TEXTO FORNECIDO ▸
____

Se os maias tivessem o dom de prever o futuro, poderiam ter antevisto que uma semana já congestionada por tarefas inconclusas, frenéticas compras de presentes e terríveis festas da firma não seria exatamente a melhor época para perturbar as pessoas com a fastidiosa obrigação de se preparar para o apocalipse.
Não que os maias sejam os culpados pelo burburinho em torno do 21 de dezembro de 2012. Alguns acreditam que a antiga civilização esperava o fim do mundo nessa data, por meio de todas as variedades de cataclismos que os servidores da internet sejam capazes de armazenar. Que o Sol vai liberar uma tempestade letal. Que terremotos vão rasgar o planeta em pedaços. Que um planeta desgarrado irá cair sobre a Terra, numa recriação cósmica de um jogo de bilhar. Não, não e não.

____

DADOS APRESENTADOS ▸
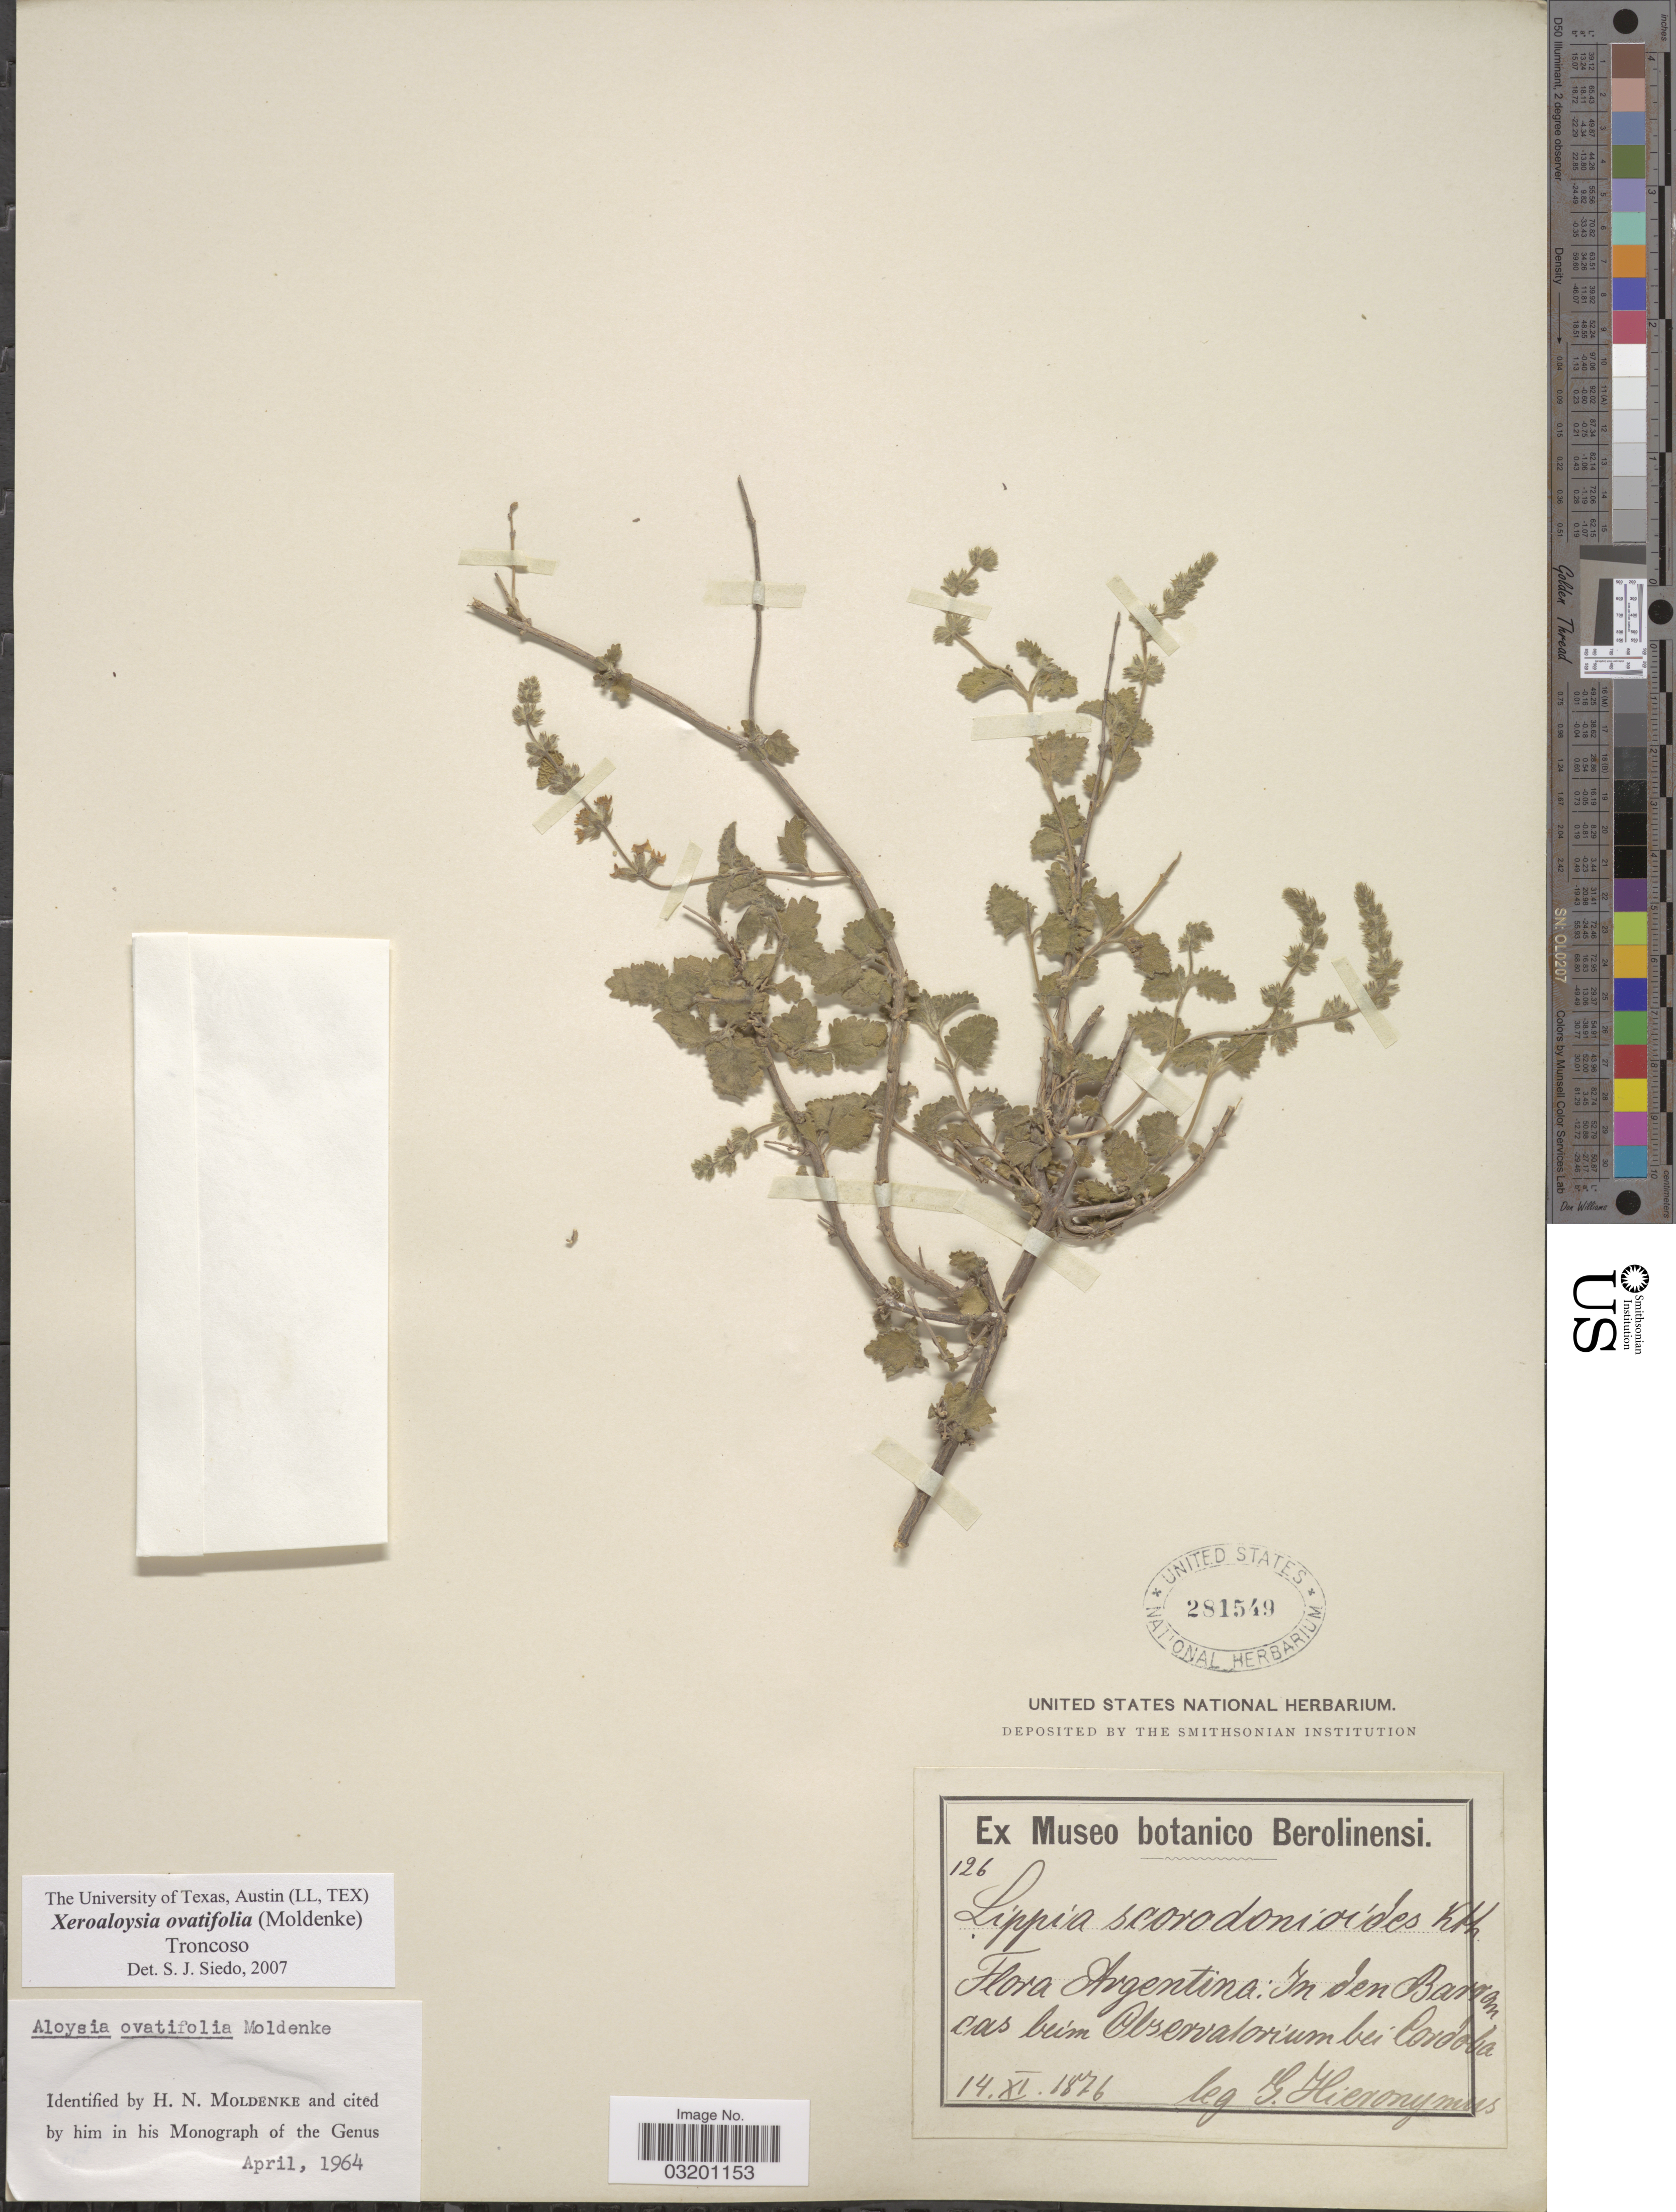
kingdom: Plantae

____

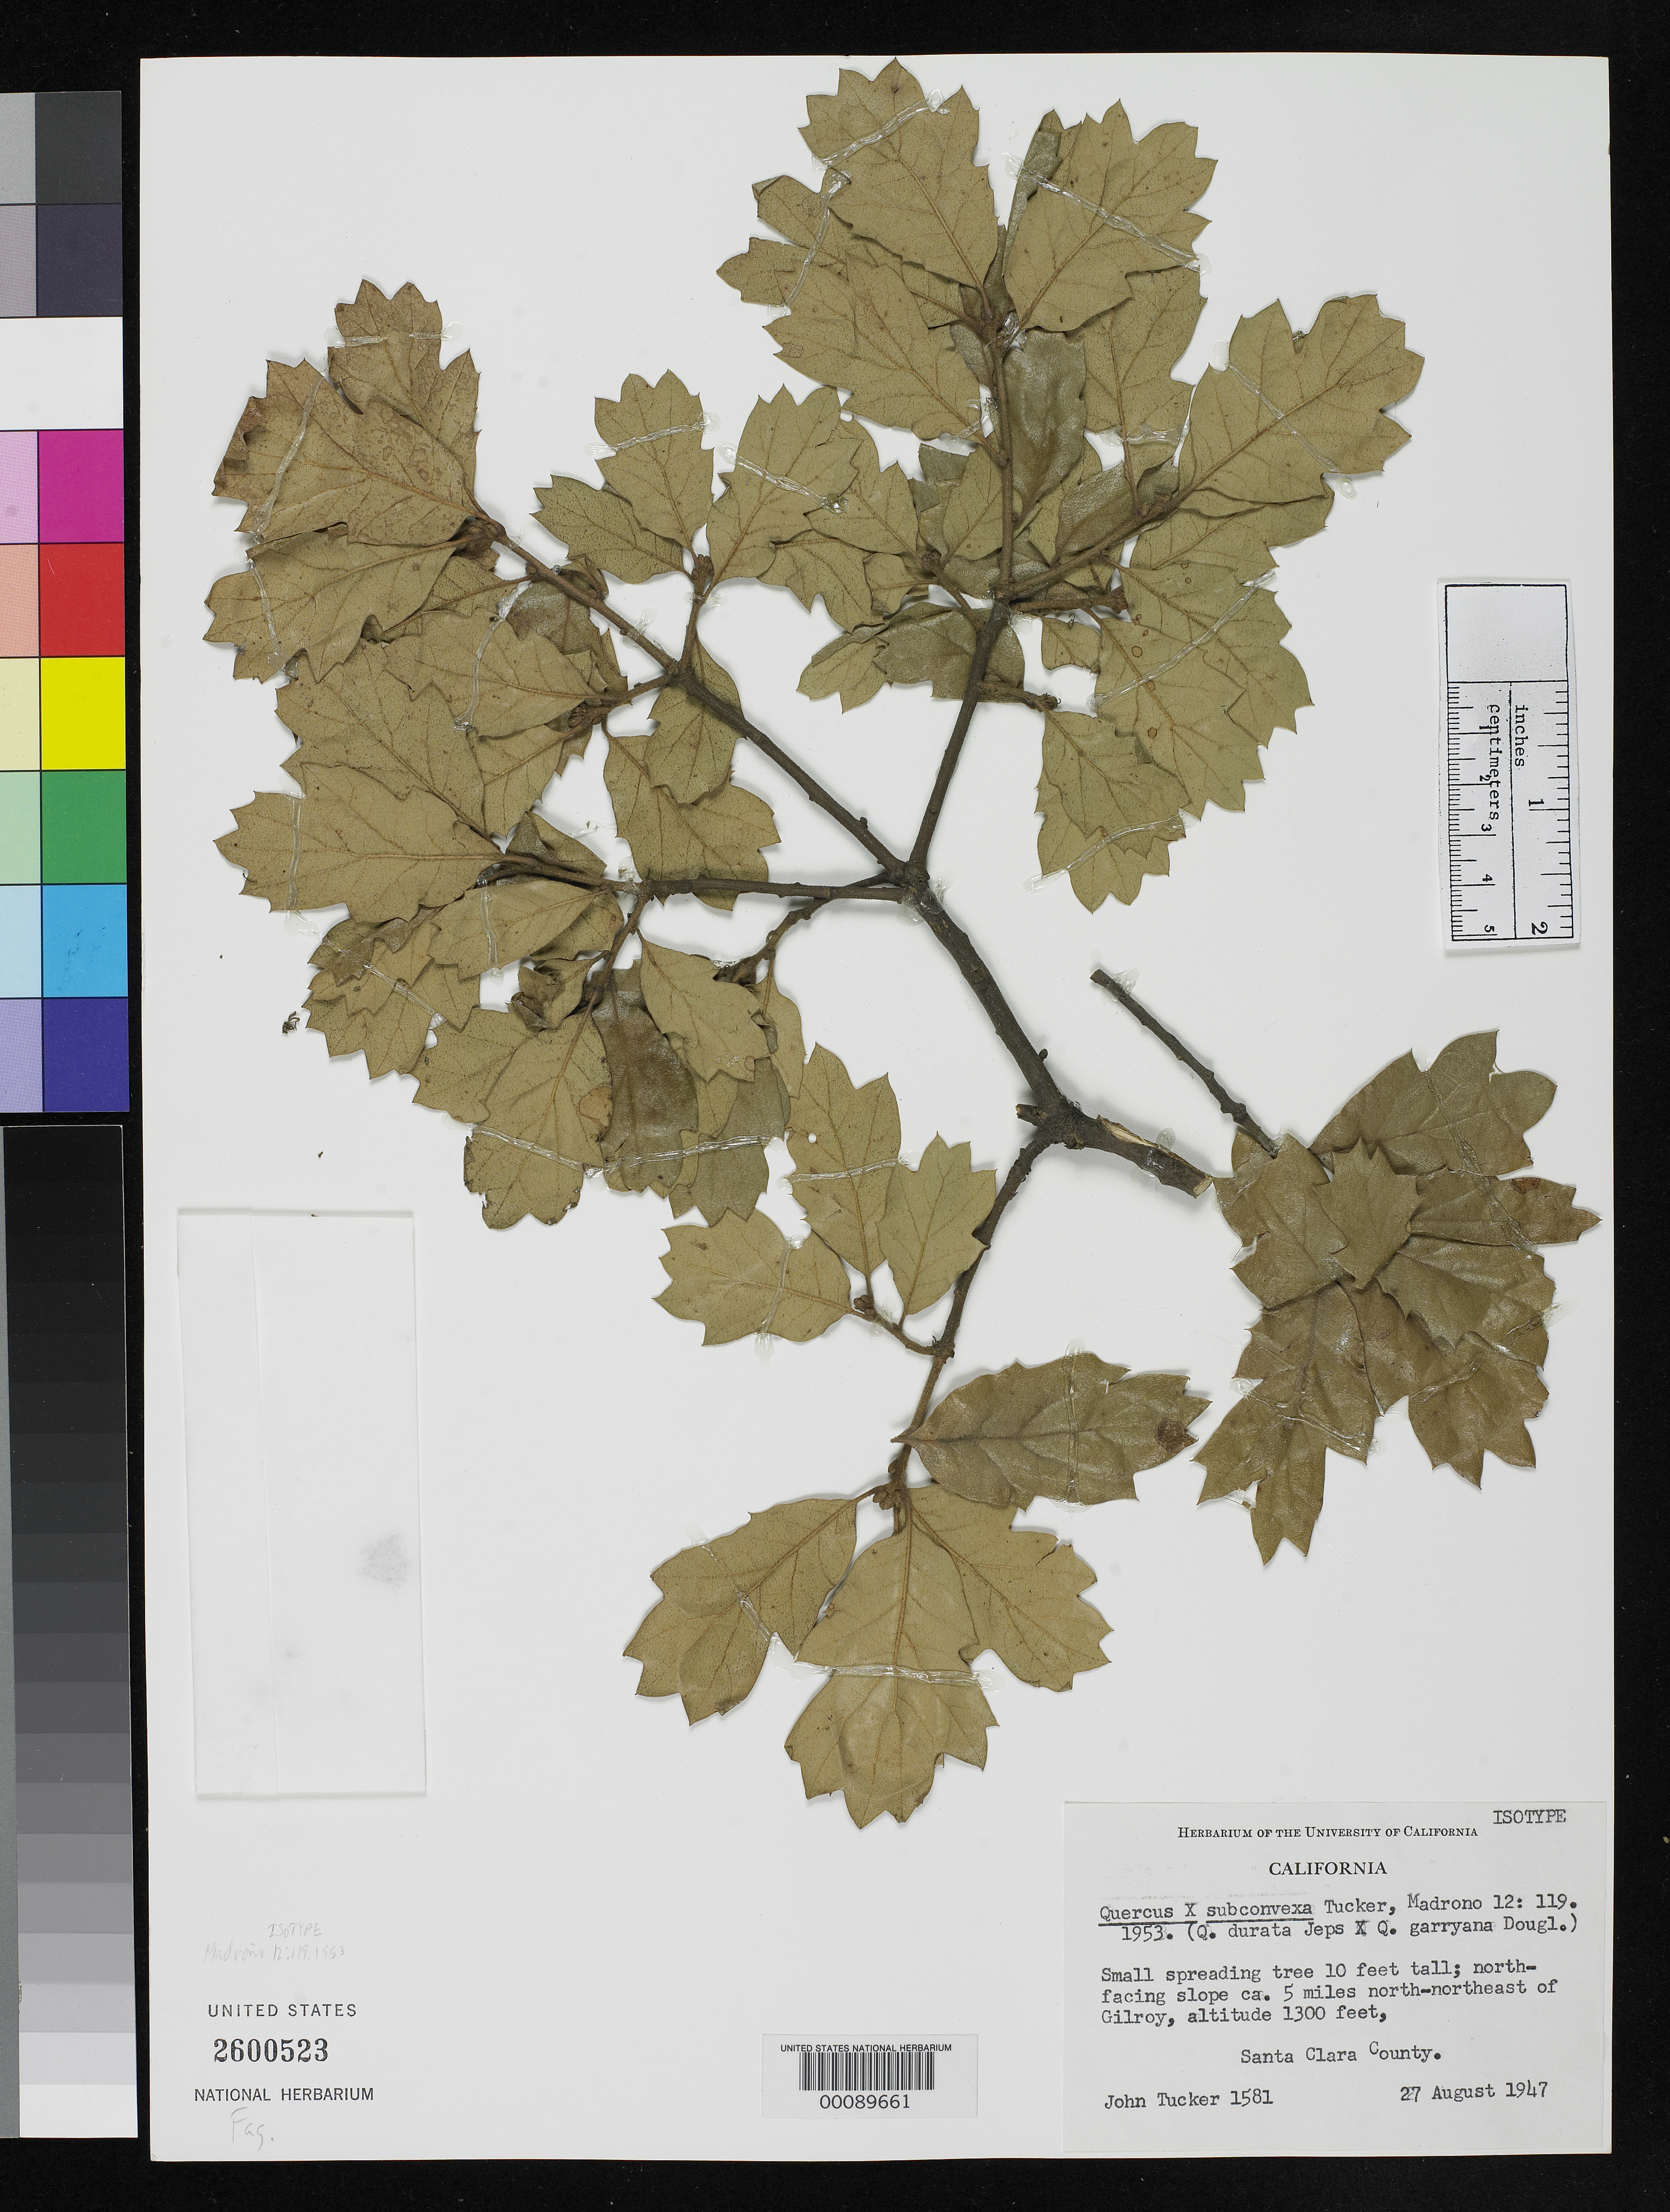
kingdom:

____

ENUNCIADO DA TAREFA ▸ No texto sobre a profecia maia, reproduza o trecho entre "Não que os maias" e "Não, não e não.", inclusive, trocando "terremotos" por "maremotos". Estes dados provêm de uma fonte diferente da do texto.

SOLUÇÃO DO EXERCÍCIO ▸
Não que os maias sejam os culpados pelo burburinho em torno do 21 de dezembro de 2012. Alguns acreditam que a antiga civilização esperava o fim do mundo nessa data, por meio de todas as variedades de cataclismos que os servidores da internet sejam capazes de armazenar. Que o Sol vai liberar uma tempestade letal. Que maremotos vão rasgar o planeta em pedaços. Que um planeta desgarrado irá cair sobre a Terra, numa recriação cósmica de um jogo de bilhar. Não, não e não.